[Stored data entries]
= Beginning of Section =

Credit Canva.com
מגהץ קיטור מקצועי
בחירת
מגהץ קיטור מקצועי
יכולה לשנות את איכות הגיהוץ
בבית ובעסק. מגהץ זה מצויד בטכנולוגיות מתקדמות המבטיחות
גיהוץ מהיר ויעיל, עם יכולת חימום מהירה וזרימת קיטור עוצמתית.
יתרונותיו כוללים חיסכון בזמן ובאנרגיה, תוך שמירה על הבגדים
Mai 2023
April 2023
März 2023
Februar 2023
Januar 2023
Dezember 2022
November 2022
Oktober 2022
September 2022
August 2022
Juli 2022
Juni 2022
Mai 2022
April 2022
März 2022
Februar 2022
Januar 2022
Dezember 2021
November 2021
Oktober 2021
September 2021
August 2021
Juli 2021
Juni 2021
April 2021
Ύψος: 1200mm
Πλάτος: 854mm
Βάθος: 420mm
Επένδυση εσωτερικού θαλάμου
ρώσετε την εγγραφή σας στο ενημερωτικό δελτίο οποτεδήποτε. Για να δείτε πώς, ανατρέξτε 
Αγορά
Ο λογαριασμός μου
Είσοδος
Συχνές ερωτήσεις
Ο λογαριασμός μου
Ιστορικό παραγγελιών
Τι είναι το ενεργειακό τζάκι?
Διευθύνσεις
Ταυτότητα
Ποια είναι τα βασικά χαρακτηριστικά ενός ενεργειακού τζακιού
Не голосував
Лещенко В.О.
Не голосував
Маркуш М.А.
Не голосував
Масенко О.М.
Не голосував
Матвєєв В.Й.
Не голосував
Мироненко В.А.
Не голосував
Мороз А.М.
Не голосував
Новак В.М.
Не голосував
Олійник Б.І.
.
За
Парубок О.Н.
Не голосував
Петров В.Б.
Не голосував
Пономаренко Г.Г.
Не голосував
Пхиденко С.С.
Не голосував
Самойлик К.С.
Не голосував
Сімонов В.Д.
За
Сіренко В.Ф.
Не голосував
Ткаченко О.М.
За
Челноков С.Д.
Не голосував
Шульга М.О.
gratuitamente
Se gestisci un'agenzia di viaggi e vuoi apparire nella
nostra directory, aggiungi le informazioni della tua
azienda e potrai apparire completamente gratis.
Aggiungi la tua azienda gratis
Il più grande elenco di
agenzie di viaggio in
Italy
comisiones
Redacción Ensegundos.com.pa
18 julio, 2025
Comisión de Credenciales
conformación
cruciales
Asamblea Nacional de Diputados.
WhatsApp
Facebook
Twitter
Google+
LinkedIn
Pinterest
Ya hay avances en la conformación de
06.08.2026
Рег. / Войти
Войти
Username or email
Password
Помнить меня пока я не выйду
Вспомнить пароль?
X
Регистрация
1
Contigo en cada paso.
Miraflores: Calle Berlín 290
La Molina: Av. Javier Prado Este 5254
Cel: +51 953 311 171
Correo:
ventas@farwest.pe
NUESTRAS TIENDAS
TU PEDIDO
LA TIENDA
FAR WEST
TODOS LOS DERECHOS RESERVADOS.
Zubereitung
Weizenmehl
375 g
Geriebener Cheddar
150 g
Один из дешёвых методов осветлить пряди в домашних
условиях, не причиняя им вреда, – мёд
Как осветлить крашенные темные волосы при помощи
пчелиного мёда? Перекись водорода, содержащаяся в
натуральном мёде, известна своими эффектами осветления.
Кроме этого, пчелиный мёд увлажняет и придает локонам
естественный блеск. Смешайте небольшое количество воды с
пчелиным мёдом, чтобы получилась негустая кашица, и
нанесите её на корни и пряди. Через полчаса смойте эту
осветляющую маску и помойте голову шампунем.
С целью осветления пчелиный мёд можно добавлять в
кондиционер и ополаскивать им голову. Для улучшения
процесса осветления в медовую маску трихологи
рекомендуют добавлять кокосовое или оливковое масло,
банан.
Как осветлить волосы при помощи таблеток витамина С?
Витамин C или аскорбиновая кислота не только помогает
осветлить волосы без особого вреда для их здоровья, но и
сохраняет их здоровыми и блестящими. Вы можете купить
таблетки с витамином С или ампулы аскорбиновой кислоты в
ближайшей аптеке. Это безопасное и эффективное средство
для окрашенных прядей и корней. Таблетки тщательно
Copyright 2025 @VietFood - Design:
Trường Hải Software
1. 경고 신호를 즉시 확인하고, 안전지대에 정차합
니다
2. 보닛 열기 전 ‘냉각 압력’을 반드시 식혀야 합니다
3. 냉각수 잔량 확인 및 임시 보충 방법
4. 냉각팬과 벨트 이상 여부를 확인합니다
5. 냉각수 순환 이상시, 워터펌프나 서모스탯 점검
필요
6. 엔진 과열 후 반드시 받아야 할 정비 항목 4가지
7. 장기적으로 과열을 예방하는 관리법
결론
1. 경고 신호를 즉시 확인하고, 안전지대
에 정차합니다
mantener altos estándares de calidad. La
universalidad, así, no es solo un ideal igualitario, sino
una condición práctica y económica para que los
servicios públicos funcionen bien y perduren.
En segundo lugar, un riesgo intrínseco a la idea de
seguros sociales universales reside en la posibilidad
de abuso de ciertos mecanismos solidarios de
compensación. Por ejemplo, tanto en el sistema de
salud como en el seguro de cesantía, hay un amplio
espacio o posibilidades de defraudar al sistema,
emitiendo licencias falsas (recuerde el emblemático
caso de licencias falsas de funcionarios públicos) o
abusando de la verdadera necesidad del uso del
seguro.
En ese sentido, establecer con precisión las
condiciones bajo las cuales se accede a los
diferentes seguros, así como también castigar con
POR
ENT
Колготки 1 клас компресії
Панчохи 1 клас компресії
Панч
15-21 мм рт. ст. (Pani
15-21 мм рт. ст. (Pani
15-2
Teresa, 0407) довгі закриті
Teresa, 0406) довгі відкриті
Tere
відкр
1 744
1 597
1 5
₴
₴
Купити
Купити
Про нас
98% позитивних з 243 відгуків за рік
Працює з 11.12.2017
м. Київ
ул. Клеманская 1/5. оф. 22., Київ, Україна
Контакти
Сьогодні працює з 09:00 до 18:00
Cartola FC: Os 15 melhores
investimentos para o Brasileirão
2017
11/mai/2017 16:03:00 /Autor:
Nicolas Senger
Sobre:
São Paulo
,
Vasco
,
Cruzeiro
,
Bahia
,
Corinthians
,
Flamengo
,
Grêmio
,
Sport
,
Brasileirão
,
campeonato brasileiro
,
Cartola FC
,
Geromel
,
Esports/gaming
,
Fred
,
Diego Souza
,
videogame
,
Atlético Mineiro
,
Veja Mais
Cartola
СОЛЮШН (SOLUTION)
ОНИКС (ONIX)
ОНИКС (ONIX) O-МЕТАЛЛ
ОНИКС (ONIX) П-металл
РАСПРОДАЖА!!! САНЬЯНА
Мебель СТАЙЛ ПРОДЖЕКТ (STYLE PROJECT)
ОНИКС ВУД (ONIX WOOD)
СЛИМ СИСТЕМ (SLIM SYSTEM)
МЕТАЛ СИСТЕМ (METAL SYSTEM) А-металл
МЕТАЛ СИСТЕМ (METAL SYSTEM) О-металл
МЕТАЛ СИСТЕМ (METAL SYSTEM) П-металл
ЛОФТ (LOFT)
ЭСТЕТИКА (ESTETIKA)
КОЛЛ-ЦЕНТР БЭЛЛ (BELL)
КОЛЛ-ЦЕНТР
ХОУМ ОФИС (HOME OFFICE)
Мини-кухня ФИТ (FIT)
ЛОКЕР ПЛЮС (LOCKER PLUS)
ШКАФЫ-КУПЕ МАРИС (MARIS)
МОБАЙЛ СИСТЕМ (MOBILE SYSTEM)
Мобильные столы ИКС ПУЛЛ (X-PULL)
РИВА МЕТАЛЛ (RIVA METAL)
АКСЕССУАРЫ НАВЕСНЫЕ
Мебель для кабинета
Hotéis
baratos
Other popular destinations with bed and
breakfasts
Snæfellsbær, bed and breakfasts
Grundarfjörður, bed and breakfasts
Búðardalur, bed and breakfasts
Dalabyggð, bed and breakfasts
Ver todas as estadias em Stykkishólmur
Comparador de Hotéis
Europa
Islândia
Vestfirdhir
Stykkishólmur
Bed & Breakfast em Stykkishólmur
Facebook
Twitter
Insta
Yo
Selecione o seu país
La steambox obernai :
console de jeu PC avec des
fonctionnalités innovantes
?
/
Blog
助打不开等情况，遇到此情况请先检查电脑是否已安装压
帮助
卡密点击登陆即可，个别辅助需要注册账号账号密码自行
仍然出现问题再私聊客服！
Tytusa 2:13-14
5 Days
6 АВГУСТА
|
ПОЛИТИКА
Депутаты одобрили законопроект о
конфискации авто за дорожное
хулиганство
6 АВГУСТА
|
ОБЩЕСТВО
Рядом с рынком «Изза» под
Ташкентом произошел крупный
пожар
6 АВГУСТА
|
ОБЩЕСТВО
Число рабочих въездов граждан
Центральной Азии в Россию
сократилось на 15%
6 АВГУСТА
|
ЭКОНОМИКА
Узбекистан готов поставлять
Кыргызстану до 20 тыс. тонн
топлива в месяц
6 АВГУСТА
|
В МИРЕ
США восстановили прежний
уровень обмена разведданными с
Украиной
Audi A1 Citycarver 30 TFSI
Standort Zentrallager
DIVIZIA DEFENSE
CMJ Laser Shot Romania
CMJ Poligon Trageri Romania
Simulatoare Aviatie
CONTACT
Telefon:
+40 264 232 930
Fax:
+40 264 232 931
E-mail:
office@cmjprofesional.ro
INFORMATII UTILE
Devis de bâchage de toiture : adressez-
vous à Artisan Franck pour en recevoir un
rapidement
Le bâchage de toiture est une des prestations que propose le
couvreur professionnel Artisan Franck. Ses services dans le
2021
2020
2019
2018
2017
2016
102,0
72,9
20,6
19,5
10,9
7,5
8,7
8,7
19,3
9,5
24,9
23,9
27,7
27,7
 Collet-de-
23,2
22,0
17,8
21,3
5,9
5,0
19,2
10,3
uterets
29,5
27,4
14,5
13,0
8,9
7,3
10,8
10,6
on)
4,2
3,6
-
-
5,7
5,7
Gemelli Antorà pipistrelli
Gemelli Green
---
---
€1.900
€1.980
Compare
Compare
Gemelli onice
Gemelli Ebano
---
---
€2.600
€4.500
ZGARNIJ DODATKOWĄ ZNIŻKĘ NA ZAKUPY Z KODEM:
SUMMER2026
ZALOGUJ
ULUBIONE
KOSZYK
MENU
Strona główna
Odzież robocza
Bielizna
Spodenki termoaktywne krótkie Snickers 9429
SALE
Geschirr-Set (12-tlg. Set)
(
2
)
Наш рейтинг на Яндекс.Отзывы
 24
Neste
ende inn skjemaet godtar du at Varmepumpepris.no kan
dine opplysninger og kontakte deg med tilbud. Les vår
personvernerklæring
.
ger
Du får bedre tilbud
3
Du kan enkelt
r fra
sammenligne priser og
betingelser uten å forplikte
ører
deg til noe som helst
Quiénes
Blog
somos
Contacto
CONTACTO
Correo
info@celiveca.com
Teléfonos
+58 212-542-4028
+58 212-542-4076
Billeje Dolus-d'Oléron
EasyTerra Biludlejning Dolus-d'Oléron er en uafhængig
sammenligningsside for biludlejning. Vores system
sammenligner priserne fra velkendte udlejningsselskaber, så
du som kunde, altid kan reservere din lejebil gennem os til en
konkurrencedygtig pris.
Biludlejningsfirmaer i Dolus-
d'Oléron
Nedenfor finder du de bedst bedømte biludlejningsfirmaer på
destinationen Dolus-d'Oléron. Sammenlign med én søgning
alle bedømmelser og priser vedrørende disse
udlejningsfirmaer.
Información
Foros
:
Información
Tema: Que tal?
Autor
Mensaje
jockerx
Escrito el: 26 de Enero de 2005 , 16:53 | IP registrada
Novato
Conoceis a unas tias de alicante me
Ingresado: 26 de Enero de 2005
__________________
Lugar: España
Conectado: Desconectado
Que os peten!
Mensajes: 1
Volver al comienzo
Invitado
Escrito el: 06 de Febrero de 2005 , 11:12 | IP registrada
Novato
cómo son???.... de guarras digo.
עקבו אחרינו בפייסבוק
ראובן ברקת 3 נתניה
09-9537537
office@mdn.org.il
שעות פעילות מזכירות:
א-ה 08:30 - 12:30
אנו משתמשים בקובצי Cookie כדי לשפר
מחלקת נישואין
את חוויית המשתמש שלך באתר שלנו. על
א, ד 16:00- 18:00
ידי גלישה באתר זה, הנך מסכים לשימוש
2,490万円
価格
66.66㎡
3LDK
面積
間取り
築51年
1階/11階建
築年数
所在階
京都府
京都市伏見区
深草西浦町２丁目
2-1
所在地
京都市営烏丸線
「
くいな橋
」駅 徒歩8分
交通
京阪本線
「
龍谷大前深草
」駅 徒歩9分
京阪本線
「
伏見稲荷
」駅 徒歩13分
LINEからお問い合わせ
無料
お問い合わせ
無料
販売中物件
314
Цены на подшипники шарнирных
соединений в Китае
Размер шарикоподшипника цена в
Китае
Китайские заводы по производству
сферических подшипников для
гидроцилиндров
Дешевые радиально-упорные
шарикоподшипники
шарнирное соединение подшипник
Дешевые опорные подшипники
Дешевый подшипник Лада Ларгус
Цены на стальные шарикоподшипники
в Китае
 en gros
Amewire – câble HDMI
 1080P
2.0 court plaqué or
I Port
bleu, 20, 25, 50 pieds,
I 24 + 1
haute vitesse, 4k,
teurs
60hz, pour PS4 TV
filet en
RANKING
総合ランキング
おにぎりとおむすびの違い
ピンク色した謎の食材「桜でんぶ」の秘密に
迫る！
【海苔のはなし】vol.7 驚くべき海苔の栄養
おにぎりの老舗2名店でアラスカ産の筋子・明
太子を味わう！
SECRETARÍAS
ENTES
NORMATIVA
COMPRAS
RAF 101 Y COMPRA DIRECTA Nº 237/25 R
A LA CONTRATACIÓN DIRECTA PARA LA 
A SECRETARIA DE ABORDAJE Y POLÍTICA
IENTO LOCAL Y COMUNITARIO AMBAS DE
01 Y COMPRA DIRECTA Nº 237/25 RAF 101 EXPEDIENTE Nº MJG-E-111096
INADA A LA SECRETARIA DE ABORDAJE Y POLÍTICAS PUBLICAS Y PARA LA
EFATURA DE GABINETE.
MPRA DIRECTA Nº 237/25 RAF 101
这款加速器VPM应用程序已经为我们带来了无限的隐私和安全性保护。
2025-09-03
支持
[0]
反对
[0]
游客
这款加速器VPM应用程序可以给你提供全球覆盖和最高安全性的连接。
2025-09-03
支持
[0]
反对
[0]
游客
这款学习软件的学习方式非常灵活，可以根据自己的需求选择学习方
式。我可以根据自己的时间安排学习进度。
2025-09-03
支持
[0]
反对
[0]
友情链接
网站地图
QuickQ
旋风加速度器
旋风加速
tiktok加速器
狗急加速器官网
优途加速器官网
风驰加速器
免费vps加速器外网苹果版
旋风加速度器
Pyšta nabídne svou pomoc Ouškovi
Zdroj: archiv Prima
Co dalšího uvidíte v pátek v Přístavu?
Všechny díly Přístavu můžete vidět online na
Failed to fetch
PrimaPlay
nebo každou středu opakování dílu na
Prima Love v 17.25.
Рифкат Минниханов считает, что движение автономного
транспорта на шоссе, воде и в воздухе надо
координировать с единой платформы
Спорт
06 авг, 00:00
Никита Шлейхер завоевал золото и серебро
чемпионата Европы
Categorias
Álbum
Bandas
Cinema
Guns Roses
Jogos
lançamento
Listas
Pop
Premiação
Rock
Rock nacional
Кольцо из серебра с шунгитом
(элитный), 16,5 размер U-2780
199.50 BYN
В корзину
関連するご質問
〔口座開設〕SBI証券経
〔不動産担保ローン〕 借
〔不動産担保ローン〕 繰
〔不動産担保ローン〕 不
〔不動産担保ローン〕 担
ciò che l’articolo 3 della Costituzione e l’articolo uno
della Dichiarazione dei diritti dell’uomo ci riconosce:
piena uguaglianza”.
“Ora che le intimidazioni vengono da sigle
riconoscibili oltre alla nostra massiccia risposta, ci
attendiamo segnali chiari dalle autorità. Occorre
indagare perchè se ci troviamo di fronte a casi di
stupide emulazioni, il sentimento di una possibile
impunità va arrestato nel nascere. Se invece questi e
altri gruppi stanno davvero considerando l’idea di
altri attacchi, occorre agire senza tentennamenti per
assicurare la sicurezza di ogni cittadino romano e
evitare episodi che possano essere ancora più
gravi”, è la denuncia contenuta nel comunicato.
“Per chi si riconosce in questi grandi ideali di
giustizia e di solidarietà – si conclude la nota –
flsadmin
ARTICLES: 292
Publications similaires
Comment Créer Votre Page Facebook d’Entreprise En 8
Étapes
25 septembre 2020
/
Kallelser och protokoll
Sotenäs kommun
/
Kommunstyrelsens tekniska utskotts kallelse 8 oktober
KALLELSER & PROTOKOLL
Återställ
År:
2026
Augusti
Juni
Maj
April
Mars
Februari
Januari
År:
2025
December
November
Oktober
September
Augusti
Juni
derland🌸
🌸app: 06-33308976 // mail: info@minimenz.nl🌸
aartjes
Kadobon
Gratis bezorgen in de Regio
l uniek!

= End of Section =

-- Work instruction --
Rewrite the entries from the start through the line containing "Februar 2022", inclusive, with each "Oktober" switched to "October" and everything else unchanged.

-- Written solution --
Credit Canva.com
מגהץ קיטור מקצועי
בחירת
מגהץ קיטור מקצועי
יכולה לשנות את איכות הגיהוץ
בבית ובעסק. מגהץ זה מצויד בטכנולוגיות מתקדמות המבטיחות
גיהוץ מהיר ויעיל, עם יכולת חימום מהירה וזרימת קיטור עוצמתית.
יתרונותיו כוללים חיסכון בזמן ובאנרגיה, תוך שמירה על הבגדים
Mai 2023
April 2023
März 2023
Februar 2023
Januar 2023
Dezember 2022
November 2022
October 2022
September 2022
August 2022
Juli 2022
Juni 2022
Mai 2022
April 2022
März 2022
Februar 2022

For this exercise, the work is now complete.